North Texas Performing Arts decided to focus solely on youth programs. That meant temporarily closing its professional group, Repertory Theatre, and canceling concessions for in-person performances, Managing Director Mike Mazur said. Arts staff have taken pay cuts and are working extended hours, he said.

“The parts of our theaters that are mission-driven to give children and their families opportunity to create are what we’ve kept open,” Mazur said.

A budgetary loss

In January, city of Plano staff planned to request $1.5 million from Plano City Council to accommodate a growing need for arts and events grants in FY 2020-21, Cultural Arts Grants Administrator Raini Layne said.


Instead, during the spring planning process for the budget, city operations were cut by 5% across the board in response to the pandemic. That, in combination with the resulting loss of sales and hotel-motel tax revenue, led to an approval of $800,000 for arts grant funding. Additional funding is set aside for events grants each year, although with cancellations and moves to virtual, none was planned for this fiscal year.

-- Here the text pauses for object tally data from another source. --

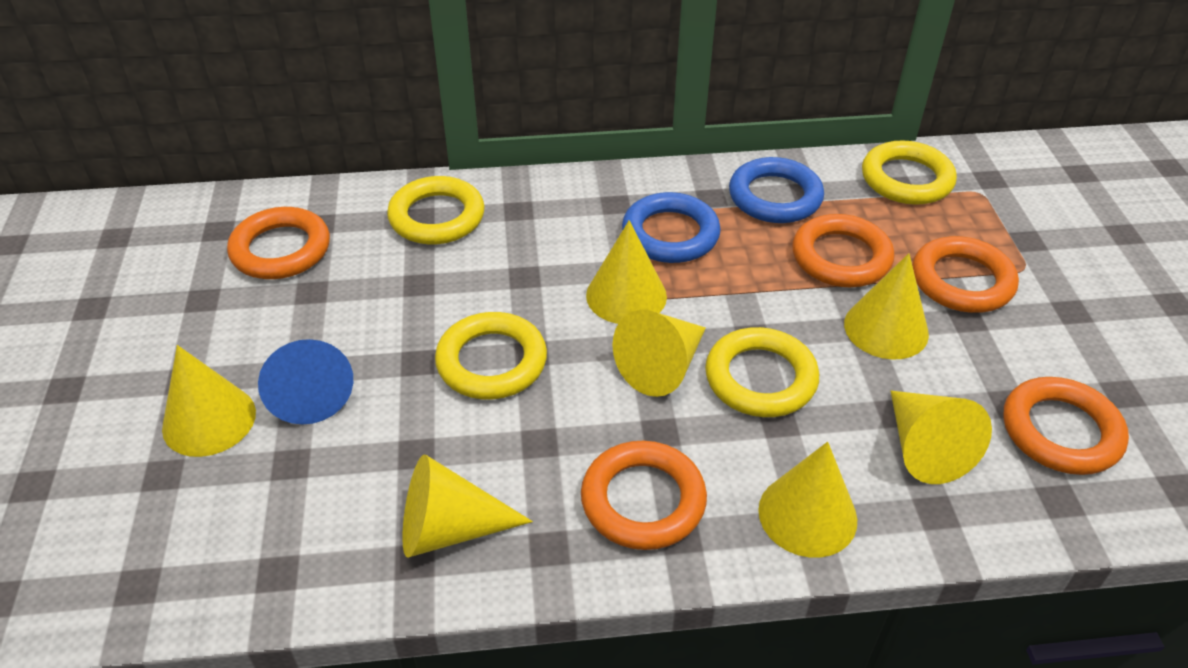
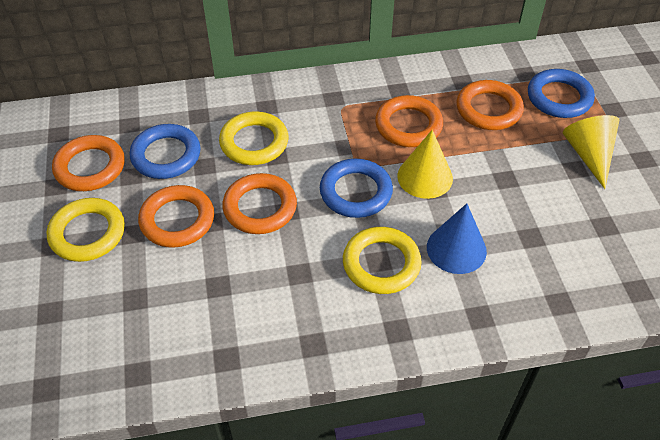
blue ring: [622,192,721,263] [729,157,824,223] = 2 -> [130,124,201,179] [320,159,393,218] [528,69,595,118] = 3
yellow cone: [162,345,256,457] [402,455,533,558] [586,220,667,324] [612,310,706,397] [758,442,857,558] [844,253,929,360] [891,391,992,484] = 7 -> [397,130,453,199] [562,115,619,189] = 2
yellow ring: [387,176,485,245] [435,312,547,399] [705,327,819,417] [862,140,957,205] = 4 -> [47,198,125,262] [219,111,288,165] [343,227,422,294] = 3

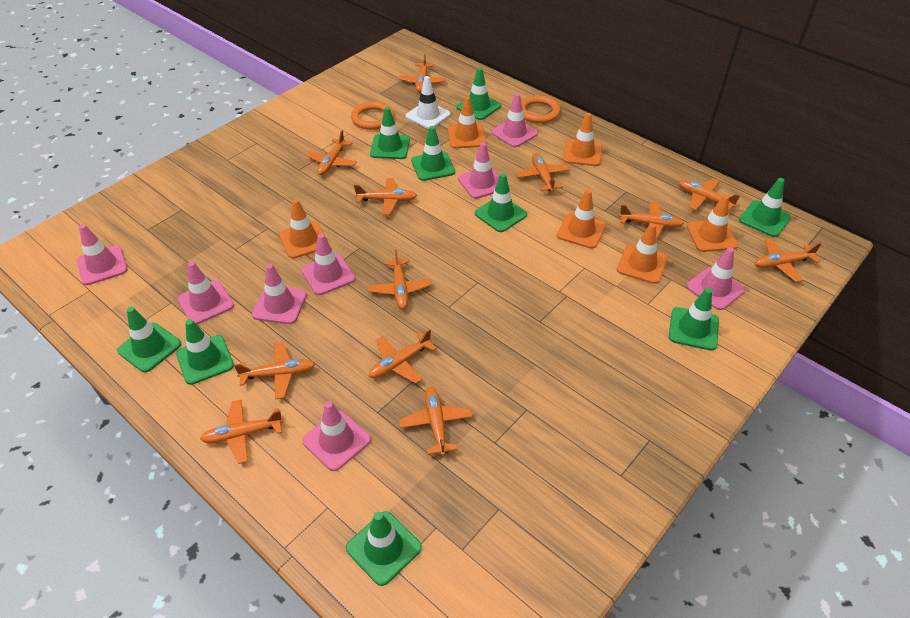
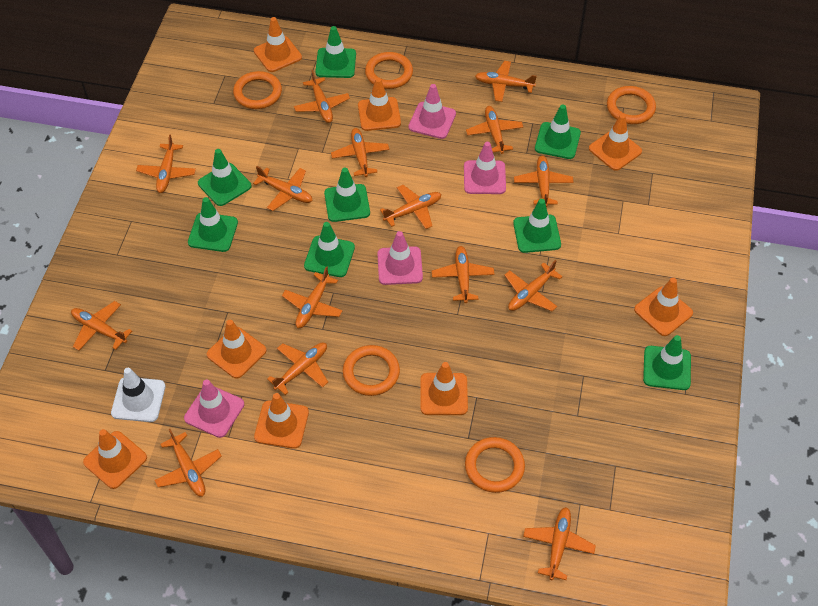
green traffic cone: [117,307,181,372] [176,319,234,385] [346,511,422,586] [370,107,410,159] [411,126,455,181] [456,67,501,120] [475,173,527,232] [669,288,719,351] [739,178,791,237] = 9 -> [188,197,238,252] [198,149,251,206] [304,222,355,277] [315,26,356,78] [324,168,370,222] [513,199,561,253] [535,104,581,159] [643,335,691,390] = 8
orange plane: [200,400,284,464] [234,342,315,399] [306,130,357,175] [354,178,417,215] [368,249,432,309] [369,329,437,384] [398,54,446,92] [399,387,473,456] [516,153,570,192] [619,201,684,240] [678,178,740,211] [755,238,821,282] = 12 -> [71,301,132,351] [136,134,196,193] [155,429,222,497] [253,166,313,211] [267,342,328,395] [282,266,343,328] [294,70,350,123] [331,128,389,177] [380,185,441,229] [432,246,495,303] [466,106,523,154] [475,61,537,102] [505,260,563,311] [514,156,574,207] [523,507,596,580] = 15
orange ring: [351,101,394,130] [521,95,561,123] = 2 -> [233,71,282,109] [343,345,400,396] [365,52,413,89] [465,437,525,493] [607,86,656,124] = 5
orange traffic cone: [279,199,324,259] [448,97,486,148] [557,190,606,249] [563,113,602,166] [617,223,667,284] [687,195,738,252] = 6 -> [83,429,147,489] [207,320,267,379] [254,17,302,72] [254,393,309,449] [358,78,401,131] [420,362,468,415] [589,114,642,171] [634,278,693,336] = 8
pink traffic cone: [77,224,127,285] [178,261,234,325] [252,264,307,324] [301,233,355,295] [302,401,371,471] [458,142,499,199] [491,93,538,147] [686,247,745,310] = 8 -> [184,379,244,438] [377,231,423,285] [408,84,456,139] [464,142,506,194] = 4

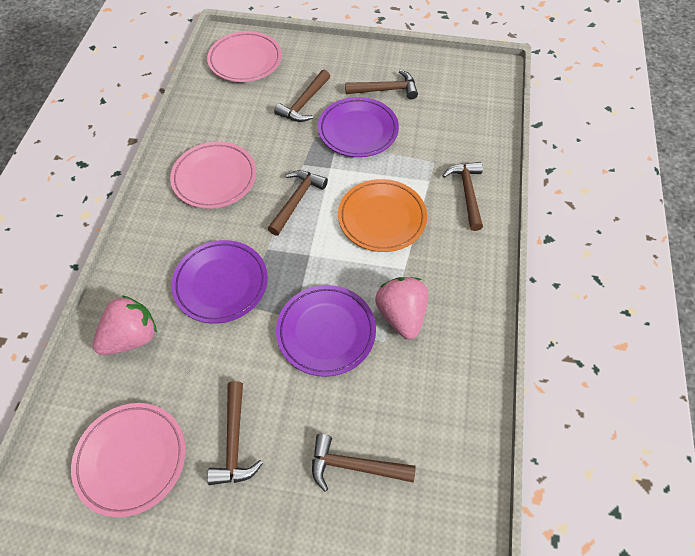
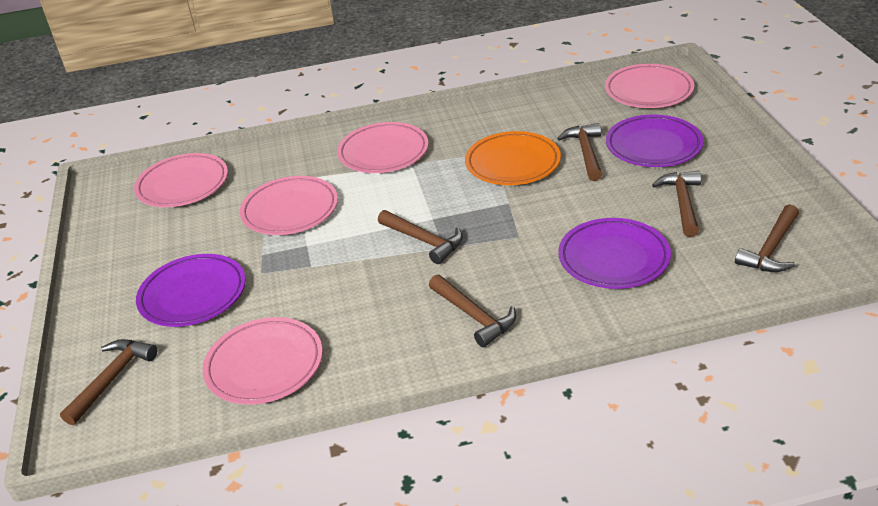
pink plate: [71,403,186,518] [170,142,256,209] [207,31,282,82] = 3 -> [134,153,228,207] [202,317,323,405] [240,176,338,235] [337,122,429,173] [605,64,694,108] = 5
pink strawberry: [93,296,157,355] [375,277,428,339] = 2 -> none = 0

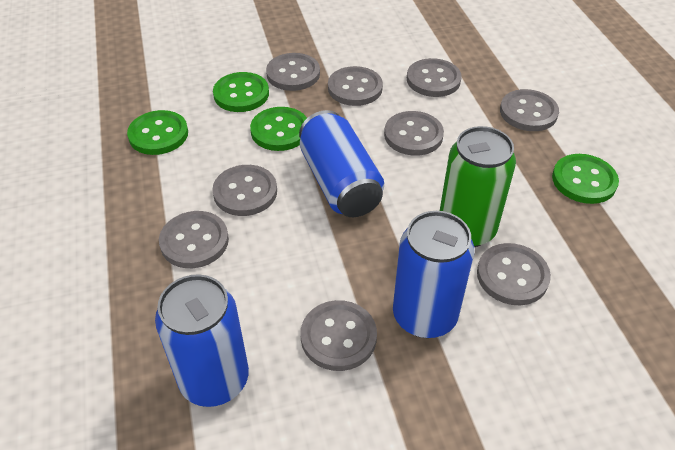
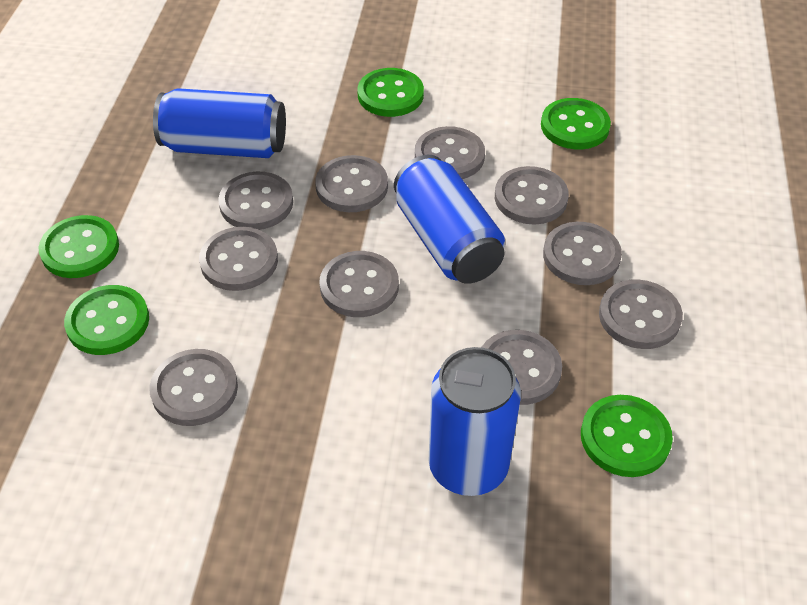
green button: [127,110,188,155] [213,72,269,112] [250,107,307,151] [552,154,619,204] = 4 -> [38,215,119,278] [64,285,149,355] [357,68,424,117] [541,98,611,149] [581,395,673,477] = 5
green can: [440,126,516,247] = 1 -> none = 0
grey button: [159,211,229,268] [212,165,277,216] [266,53,320,91] [300,300,377,371] [328,66,383,106] [384,111,444,156] [407,58,462,97] [477,243,551,305] [500,89,559,131] = 9 -> [149,349,238,426] [199,227,278,291] [218,172,293,230] [315,155,388,212] [319,251,399,317] [415,126,485,179] [481,330,562,405] [495,166,569,224] [543,222,622,285] [599,279,683,349] = 10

These grants are awarded to arts groups at the start of each fiscal year, with applications and hearings for proposed fund uses taking place in the spring and summer. The number of organizations that receive grants stays between 12-16 most years, Layne said, with 15 recipients this fiscal year.

When it became apparent that the grants fund would be significantly cut, the city let applicants know so they could adjust, City Manager Mark Israelson said.

Layne is hopeful the city can begin increasing its arts funding again, possibly by $100,000, she said. But revenue projections for next fiscal year are not encouraging, she said.

“We’re just still in a very volatile situation with travel,” Layne said.

Knowing what’s next

With many concerts and events going online, city performance venues have remained closed during what would typically be a busy season, said Michelle Hawkins, city administrator of Arts, Culture and Heritage.

“We’re not really getting a whole lot of calls at the moment,” she said.

Courtyard Theater, one of the city’s most popular venues, has been closed since March, with the exception of a streamed city event in November.

Plano’s outside venues have begun to close for winter, and Cox Playhouse, a smaller indoor venue, has been rendered essentially useless because of social distancing protocols, Hawkins said.

Hawkins expects there to be plenty of live performances in the city of Plano on the horizon. And once they do make a comeback, the city-owned Courtyard Theater will be able to meet the demand of groups without their own venues as well as audiences in need of a live show, she said.